• Task details:
Would you please copy each line below that includes the string "none"?
*** Opening Supplied records ***
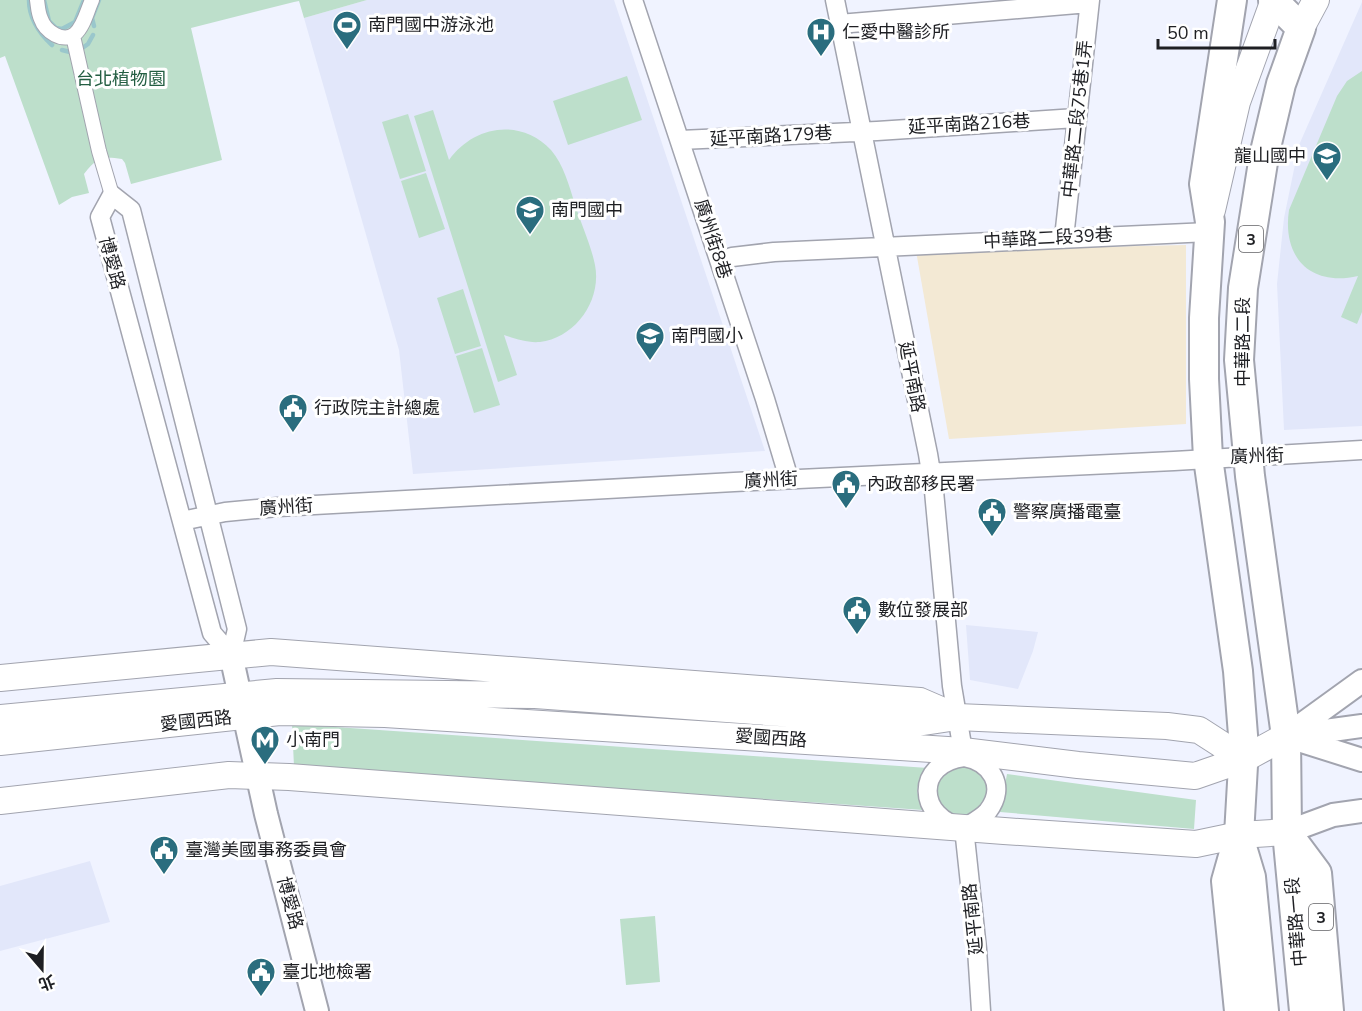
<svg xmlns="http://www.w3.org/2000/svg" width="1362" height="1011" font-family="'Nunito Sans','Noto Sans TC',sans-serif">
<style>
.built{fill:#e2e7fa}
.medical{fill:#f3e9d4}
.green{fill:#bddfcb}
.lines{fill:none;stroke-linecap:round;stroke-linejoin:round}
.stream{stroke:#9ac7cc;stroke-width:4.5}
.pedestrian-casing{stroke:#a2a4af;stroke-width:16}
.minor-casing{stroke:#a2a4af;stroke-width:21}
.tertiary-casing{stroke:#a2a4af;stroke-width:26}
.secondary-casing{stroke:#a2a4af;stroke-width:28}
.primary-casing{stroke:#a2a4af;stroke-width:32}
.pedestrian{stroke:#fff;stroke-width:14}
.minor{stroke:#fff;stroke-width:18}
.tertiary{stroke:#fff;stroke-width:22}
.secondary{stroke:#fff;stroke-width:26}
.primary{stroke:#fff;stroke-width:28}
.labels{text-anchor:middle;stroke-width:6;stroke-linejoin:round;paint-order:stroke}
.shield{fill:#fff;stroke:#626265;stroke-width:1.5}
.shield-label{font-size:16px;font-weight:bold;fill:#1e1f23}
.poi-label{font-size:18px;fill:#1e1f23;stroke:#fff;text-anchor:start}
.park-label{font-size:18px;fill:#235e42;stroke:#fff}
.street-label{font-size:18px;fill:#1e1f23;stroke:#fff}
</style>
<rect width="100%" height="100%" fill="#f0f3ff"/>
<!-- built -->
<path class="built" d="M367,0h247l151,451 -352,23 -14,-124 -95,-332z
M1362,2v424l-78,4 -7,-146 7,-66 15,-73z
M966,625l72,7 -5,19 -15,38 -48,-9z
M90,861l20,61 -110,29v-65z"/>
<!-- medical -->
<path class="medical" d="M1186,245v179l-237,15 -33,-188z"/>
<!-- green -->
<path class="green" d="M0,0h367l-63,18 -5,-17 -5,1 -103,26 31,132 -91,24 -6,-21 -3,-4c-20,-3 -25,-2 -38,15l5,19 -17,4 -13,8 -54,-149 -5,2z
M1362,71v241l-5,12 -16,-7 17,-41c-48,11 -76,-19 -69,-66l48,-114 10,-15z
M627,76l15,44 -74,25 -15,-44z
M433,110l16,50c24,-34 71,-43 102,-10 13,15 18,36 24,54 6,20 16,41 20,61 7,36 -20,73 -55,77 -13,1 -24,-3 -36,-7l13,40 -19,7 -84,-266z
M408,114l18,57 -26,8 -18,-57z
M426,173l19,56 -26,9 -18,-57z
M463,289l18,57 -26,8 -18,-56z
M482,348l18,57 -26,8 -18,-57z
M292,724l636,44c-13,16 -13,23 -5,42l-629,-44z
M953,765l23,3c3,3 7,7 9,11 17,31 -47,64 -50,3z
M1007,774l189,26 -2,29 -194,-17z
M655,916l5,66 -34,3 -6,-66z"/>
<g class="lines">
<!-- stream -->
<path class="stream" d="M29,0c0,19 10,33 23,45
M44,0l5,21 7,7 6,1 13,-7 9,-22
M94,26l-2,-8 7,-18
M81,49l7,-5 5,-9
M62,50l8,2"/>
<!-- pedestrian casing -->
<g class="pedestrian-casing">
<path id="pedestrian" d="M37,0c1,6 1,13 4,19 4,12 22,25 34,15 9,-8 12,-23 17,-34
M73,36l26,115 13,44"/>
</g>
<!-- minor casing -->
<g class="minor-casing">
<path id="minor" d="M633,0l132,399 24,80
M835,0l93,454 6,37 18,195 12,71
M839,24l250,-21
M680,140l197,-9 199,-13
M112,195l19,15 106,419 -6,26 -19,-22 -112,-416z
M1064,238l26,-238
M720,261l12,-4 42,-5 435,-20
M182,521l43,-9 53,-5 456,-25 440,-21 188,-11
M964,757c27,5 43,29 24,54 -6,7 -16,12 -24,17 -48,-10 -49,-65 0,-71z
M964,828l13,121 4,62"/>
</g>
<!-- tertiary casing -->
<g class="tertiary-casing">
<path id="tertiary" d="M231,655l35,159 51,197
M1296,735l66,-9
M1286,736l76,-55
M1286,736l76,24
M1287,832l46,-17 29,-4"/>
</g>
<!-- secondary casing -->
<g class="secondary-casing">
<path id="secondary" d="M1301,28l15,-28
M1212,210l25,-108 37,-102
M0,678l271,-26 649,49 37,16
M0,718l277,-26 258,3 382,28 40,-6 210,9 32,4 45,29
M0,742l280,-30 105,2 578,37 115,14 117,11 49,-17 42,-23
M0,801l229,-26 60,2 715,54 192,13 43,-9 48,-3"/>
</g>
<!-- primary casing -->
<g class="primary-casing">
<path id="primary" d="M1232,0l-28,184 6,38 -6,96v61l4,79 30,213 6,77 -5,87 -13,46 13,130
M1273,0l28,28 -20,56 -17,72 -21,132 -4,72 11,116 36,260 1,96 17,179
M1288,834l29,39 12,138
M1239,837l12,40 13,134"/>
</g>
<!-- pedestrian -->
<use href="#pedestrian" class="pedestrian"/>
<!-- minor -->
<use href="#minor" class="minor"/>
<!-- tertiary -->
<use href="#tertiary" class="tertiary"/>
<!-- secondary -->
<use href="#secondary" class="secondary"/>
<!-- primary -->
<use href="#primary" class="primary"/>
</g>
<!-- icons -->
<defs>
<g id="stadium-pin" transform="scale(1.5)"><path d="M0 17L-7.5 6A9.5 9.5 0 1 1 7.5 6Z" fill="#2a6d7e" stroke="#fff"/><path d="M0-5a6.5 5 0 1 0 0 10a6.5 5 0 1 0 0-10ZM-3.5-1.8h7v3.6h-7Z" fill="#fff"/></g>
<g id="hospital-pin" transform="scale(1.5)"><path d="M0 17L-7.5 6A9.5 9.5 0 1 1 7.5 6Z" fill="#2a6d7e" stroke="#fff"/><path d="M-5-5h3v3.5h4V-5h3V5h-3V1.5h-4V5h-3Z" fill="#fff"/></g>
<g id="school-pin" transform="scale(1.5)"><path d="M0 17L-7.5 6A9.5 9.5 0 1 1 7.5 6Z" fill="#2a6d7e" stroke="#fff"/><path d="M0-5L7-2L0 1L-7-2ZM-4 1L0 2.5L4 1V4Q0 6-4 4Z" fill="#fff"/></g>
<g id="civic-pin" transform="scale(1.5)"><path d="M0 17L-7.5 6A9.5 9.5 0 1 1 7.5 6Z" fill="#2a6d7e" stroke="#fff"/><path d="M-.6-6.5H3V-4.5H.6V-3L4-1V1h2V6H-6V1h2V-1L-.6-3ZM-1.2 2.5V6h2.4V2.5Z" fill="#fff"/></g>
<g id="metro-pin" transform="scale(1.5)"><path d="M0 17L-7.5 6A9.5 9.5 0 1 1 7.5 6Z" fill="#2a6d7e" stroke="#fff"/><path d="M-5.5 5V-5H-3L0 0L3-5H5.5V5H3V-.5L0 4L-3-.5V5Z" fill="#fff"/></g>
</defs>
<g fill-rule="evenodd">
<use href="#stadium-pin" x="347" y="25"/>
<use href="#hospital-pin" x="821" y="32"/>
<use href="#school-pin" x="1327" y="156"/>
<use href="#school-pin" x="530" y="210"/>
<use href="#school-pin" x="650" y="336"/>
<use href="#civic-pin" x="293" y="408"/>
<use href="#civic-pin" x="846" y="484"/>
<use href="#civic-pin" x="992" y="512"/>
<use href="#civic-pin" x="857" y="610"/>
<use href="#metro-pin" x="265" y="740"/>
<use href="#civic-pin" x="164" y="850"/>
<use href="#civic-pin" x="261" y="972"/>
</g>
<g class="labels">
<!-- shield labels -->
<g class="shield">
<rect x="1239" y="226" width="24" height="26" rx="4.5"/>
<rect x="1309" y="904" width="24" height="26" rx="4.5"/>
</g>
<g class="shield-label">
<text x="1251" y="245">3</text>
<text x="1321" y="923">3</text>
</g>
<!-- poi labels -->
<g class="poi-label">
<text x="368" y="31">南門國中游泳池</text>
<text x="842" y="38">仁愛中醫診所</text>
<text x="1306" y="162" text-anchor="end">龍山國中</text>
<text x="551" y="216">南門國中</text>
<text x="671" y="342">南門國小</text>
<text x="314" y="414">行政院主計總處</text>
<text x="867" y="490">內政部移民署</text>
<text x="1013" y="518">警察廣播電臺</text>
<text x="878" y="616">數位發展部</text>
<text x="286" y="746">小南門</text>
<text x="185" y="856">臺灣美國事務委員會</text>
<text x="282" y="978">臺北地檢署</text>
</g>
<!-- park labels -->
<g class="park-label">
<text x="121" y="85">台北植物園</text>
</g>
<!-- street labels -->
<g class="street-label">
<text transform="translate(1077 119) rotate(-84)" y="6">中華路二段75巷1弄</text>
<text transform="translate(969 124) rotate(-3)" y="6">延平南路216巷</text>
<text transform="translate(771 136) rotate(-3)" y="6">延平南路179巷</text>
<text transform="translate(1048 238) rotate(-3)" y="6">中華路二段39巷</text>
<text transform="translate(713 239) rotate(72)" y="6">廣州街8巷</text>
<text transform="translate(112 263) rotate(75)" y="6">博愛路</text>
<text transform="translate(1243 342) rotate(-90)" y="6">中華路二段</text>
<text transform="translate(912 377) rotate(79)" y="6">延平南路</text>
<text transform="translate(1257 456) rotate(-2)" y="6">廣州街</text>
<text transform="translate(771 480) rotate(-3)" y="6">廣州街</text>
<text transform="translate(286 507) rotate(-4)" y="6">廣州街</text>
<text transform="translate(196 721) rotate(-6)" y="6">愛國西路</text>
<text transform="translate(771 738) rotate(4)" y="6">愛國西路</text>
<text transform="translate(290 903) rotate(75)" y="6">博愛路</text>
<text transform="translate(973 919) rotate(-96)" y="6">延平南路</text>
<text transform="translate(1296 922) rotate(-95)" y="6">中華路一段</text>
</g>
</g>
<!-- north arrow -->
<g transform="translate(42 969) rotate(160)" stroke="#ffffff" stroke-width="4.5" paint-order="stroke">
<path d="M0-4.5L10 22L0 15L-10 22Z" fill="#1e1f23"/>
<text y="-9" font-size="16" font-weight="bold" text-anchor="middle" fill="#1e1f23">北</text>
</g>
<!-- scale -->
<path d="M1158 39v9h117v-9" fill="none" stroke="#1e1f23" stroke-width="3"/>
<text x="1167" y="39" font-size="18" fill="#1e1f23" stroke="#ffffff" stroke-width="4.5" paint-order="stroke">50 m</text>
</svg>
*** Closing Supplied records ***
• Result of the exercise:
.lines{fill:none;stroke-linecap:round;stroke-linejoin:round}
<path d="M1158 39v9h117v-9" fill="none" stroke="#1e1f23" stroke-width="3"/>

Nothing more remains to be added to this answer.